Let $M$ be a $7$-dimentional manifold with nonempty boundary $\partial M$ and let $f:M\rightarrow N$ be a smooth mapping where $N$ is $5$-dimentional. Assume tham for some $p\in\partial M$ we have $rank(f|_{\partial M},p)=3$. I need to prove that $$3\leq rank(f,p)\leq4$$ I think I have the left side figured out. We know that $\partial M$ is $6$-dimentional manifold. The matrix of derivatives has $6$ columns and $5$ rows. We know that rank of that matrix is $3$. On the other hand when we consider a whole manifold $M$, then we have a matrix with $7$ columns and $5$ rows. Rank of such matrix cannot be less than $3$ because it has the matrix for $\partial M$ in it.
Since $N$ is $5$-dimetional we have $rank(f,p)\leq 5$ but I don't know how to prove the right inequality.

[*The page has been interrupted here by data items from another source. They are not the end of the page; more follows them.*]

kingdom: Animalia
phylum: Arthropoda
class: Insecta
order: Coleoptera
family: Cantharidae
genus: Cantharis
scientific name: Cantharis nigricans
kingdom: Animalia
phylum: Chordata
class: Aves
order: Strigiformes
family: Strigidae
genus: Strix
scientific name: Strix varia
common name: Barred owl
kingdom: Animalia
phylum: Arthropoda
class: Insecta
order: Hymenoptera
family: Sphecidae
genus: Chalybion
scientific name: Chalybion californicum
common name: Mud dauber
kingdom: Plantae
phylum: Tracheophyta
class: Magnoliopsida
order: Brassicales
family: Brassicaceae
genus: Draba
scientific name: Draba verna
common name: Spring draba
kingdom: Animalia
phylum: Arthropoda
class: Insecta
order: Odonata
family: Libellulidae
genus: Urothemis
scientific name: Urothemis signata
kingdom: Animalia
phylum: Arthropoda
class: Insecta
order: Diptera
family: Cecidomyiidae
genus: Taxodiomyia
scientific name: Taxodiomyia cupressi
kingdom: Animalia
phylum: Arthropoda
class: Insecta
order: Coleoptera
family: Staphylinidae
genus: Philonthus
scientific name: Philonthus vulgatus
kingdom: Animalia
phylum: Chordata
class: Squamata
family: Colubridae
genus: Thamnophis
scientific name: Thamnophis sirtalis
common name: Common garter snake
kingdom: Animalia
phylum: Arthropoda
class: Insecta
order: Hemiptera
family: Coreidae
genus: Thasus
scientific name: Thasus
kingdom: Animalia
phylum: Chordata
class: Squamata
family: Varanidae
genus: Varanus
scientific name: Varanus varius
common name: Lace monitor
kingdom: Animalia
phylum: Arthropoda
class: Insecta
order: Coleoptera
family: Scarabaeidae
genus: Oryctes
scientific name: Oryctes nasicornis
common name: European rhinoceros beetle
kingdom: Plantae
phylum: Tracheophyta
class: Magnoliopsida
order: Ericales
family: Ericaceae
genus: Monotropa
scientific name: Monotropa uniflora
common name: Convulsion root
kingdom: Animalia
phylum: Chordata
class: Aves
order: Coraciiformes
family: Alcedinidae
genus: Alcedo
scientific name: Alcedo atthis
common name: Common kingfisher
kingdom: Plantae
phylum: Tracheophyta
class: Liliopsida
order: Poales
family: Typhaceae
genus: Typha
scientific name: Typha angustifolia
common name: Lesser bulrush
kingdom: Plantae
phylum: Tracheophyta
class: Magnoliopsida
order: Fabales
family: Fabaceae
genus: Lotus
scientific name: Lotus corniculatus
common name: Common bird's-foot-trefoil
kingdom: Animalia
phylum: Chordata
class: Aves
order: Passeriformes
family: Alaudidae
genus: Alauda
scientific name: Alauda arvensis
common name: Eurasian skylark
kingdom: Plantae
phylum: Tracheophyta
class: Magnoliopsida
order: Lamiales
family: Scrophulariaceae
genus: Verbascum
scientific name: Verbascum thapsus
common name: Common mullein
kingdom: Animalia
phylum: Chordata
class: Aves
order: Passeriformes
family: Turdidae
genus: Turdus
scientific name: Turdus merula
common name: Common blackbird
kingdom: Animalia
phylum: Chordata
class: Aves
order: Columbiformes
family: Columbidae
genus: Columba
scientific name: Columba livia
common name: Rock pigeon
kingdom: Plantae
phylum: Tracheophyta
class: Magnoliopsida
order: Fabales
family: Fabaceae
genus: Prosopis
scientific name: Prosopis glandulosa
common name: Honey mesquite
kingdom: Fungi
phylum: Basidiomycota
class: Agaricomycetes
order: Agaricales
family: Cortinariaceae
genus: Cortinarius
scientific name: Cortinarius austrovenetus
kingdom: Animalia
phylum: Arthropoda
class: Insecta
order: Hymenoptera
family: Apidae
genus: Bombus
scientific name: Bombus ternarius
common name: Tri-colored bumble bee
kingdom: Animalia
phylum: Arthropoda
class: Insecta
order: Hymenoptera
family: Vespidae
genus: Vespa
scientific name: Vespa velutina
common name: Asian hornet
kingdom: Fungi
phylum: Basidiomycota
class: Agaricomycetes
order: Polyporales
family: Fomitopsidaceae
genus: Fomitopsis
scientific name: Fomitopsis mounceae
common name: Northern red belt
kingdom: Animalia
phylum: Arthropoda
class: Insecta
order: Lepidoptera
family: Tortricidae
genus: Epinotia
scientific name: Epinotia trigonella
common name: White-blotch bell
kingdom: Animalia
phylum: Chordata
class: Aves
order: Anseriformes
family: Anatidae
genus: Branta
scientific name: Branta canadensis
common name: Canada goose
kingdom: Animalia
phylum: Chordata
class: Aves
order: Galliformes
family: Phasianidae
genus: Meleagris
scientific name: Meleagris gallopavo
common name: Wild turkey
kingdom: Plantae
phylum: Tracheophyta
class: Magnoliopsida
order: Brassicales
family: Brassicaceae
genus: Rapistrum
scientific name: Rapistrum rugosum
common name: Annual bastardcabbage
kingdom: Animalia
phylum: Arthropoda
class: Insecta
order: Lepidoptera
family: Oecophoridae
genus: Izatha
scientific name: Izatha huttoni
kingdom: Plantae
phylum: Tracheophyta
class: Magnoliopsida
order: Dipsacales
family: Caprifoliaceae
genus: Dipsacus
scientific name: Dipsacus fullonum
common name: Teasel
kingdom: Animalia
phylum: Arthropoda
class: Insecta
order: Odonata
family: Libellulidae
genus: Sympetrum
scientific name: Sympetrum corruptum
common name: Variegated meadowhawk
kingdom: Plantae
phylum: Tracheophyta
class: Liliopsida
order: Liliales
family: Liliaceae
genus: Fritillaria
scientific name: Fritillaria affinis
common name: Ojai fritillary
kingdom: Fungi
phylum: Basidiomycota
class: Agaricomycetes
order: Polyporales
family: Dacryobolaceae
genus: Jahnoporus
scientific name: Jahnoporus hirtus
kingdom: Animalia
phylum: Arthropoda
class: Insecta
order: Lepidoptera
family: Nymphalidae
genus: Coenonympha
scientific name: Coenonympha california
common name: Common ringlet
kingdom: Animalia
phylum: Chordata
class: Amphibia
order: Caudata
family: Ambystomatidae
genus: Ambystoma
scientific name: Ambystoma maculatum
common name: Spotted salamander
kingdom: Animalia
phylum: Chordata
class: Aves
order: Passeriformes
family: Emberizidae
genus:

Suppose you have $\phi: U \to V \subset \mathbb{H}^7$ is a chart around $p \in U$ that sends $p$ to $0$ and $\partial M$ to the $x_7 = 0$ hyperplane i.e. you have a boundary chart around $p$. Then $$3 = \text{rank} (f|_{\partial M},p) = \text{rank} D(\hat{f} \circ i)_p$$
(where $i$ is the inclusion of the hyperplane into $\mathbb{H}^7$, and $\hat{f} = f \circ \phi^{-1}$ is the coordinate representation of $f$) which as you point out is just looking at $D\hat{f}_p$ in coordinates and omitting the bottom row. Since the rank of this $6 \times 5$ matrix is $3$, that means $3$ of the rows are linearly independent. Now looking at $D\hat{f}_p$ as a whole, this just adds another row vector underneath, so you have two cases. If there are still only $3$ linearly independent rows, then $\text{rank} D\hat{f}_p = 3$, else if the new row is linearly independent of the other vectors, then $\text{rank} D\hat{f}_p = 4$. So $3 \leq \text{rank} D\hat{f}_p \leq 4$ and so $3 \leq \text{rank} (f,p) \leq 4$.